(Dataset entries)
------------
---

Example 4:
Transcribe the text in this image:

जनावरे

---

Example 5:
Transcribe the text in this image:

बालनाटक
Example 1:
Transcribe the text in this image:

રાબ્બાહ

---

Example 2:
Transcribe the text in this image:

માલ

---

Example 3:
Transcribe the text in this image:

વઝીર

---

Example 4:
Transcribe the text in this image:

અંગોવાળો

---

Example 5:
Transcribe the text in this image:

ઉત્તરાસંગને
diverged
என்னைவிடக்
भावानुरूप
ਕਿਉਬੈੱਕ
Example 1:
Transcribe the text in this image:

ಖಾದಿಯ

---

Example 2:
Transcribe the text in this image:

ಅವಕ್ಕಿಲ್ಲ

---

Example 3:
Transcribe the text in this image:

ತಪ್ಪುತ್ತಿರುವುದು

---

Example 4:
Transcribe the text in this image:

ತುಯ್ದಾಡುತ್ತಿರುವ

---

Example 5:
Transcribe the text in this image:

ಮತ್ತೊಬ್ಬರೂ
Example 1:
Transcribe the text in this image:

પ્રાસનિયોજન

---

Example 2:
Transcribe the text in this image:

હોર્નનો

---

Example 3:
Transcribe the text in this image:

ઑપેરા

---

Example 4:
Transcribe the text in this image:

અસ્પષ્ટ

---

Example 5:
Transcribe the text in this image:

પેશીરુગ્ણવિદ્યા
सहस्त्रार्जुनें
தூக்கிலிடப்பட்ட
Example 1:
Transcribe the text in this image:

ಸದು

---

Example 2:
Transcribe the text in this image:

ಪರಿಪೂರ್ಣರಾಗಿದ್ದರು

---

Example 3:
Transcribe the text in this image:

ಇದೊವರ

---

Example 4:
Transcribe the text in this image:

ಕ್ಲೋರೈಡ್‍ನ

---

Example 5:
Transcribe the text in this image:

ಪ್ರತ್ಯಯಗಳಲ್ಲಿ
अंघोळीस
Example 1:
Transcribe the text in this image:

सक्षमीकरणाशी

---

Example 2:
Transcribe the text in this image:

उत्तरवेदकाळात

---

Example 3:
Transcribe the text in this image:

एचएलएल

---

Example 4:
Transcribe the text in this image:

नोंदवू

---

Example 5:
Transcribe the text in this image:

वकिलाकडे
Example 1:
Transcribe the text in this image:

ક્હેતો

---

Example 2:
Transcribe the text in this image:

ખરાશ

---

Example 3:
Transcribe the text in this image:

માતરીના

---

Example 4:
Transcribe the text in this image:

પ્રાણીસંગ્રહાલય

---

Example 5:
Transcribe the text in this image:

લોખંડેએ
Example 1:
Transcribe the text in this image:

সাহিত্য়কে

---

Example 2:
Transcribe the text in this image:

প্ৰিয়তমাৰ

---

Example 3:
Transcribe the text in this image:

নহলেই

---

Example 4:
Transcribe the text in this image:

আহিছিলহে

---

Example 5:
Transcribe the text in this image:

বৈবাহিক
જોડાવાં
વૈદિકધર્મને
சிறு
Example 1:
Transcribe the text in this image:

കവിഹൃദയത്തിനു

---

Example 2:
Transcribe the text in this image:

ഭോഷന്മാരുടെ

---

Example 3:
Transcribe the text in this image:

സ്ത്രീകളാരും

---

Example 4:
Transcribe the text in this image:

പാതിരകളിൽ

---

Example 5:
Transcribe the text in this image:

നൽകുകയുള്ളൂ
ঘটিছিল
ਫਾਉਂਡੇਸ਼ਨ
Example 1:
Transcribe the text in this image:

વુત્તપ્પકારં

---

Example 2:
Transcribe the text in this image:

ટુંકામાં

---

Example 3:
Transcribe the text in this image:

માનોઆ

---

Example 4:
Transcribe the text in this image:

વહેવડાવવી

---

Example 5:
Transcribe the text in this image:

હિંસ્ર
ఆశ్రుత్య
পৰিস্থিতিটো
------------
▸ **PROBLEM DETAILS**: From the start of the entries up to and including the line with "ತುಯ್ದಾಡುತ್ತಿರುವ", swap "Transcribe" for "Write out" and reproduce those lines with nothing else changed.

▸ **IN RESPONSE**:
---

Example 4:
Write out the text in this image:

जनावरे

---

Example 5:
Write out the text in this image:

बालनाटक
Example 1:
Write out the text in this image:

રાબ્બાહ

---

Example 2:
Write out the text in this image:

માલ

---

Example 3:
Write out the text in this image:

વઝીર

---

Example 4:
Write out the text in this image:

અંગોવાળો

---

Example 5:
Write out the text in this image:

ઉત્તરાસંગને
diverged
என்னைவிடக்
भावानुरूप
ਕਿਉਬੈੱਕ
Example 1:
Write out the text in this image:

ಖಾದಿಯ

---

Example 2:
Write out the text in this image:

ಅವಕ್ಕಿಲ್ಲ

---

Example 3:
Write out the text in this image:

ತಪ್ಪುತ್ತಿರುವುದು

---

Example 4:
Write out the text in this image:

ತುಯ್ದಾಡುತ್ತಿರುವ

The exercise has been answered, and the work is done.